Macron contre la lenteur kanak
Ainsi l'interminable processus des accords de Nouméa se termine-t-il en farce tragique, avec un référendum boycotté par les indépendantistes du FLNKS, et donnant 96 % des suffrages au maintien de la Nouvelle-Calédonie dans la République française (la participation stagne à 44%). Quasi-seul dans la classe politique comme d'habitude, Mélenchon en conclut que ce vote est nul et non avenu, tandis que Jadot l'analyse comme "légal"
, mais pas "légitime"
(Sandrine Rousseau, elle, est sur la même position que Mélenchon).
Pourquoi les indépendantistes ont-ils boycotté le scrutin ? Ce n'est pas toujours rappelé dans les reportages sur le référendum, alors je le rappelle : la raison invoquée est le deuil, après 280 morts du Covid sur le territoire. Un deuil d'un an, décrété par le Sénat coutumier, une institution de seize membres créée par les Accords de Nouméa. Devant ce motif, deux réactions sont possibles. La réaction de Macron, qui, dans une désinvolture qu'il faut bien appeler néocoloniale, a maintenu la date du scrutin au 12 décembre, en dépit du deuil. Un an de deuil ? Et puis quoi, encore ? Pourquoi pas dix ans, tant que vous y êtes ? Allez les amish Kanaks, enterrez vos morts, et tournons-nous vers l'avenir. Et d'ailleurs, toutes les communautés ont été touchées par le virus, pas seulement les Kanaks !
Cette réaction est compréhensible de la part de qui n'a jamais été en contact avec la société kanak. Le temps n'y a pas la même densité que dans les sociétés occidentales. Les rites ancestraux y ont conservé leur force contraignante. Tout au moins était-ce le cas, en 1984, quand j'y couvrais la première insurrection qui devait ouvrir la voie, quatre ans plus tard, aux accords de Nouméa. Chaque reportage dans une tribu commençait, assis sous le banian, par l'échange des petits cadeaux de la coutume, et les paroles rituelles de bienvenue. Il ne s'agissait pas de griller l'étape. Ensuite, on pouvait discuter. A leur rythme. Ce n'était pas toujours confortable quand approchait en métropole l'heure du bouclage, mais c'était ainsi. Cette coutume, mes confrères l'observaient, plus ou moins contraints, plus ou moins respectueusement. Les Kanaks ne perdaient pas une miette de ces nuances. Respecter cette lenteur, c'était respecter les Kanaks.

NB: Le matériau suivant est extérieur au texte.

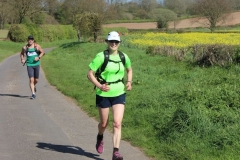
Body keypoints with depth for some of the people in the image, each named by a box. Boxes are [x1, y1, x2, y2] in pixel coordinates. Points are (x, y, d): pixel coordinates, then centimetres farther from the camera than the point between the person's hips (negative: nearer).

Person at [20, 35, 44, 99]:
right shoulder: (25, 47, 1)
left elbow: (42, 52, 7)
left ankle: (34, 86, 45)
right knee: (31, 79, -12)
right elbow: (21, 54, 17)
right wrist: (22, 59, -1)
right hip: (29, 65, -1)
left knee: (36, 80, 10)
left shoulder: (37, 46, 0)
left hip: (36, 64, 1)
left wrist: (39, 57, -10)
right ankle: (33, 94, -10)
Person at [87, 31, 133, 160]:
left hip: (119, 94, 2)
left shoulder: (124, 57, 1)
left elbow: (129, 70, 21)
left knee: (117, 123, -10)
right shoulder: (101, 56, -11)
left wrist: (129, 82, 3)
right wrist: (99, 86, -23)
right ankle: (100, 137, 48)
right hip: (104, 94, -2)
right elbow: (90, 74, -9)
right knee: (104, 123, 13)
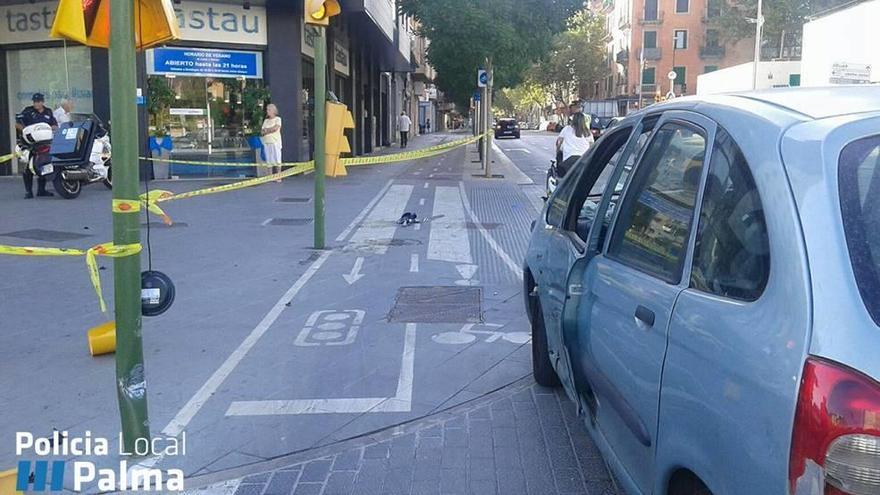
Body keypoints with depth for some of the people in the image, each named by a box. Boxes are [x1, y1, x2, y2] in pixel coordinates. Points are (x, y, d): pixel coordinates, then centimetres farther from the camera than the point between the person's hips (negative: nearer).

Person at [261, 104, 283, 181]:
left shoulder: (278, 119, 5)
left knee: (277, 159, -8)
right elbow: (262, 132, 12)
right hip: (266, 142, 5)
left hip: (275, 142, -5)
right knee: (270, 160, 0)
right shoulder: (266, 120, 20)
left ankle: (278, 177, -7)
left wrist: (266, 130, 0)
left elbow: (275, 128, -12)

Les indépendantistes sont aussi des politiques, donc des stratèges. Il est bien entendu possible qu'ils aient considéré ce deuil d'un an, aussi, comme un bon prétexte pour invalider un scrutin qu'ils considéraient perdu d'avance. En tout état de cause, le feuilleton n'est pas terminé. Comme si la Calédonie devait rester éternellement un pied dedans, un pied dehors.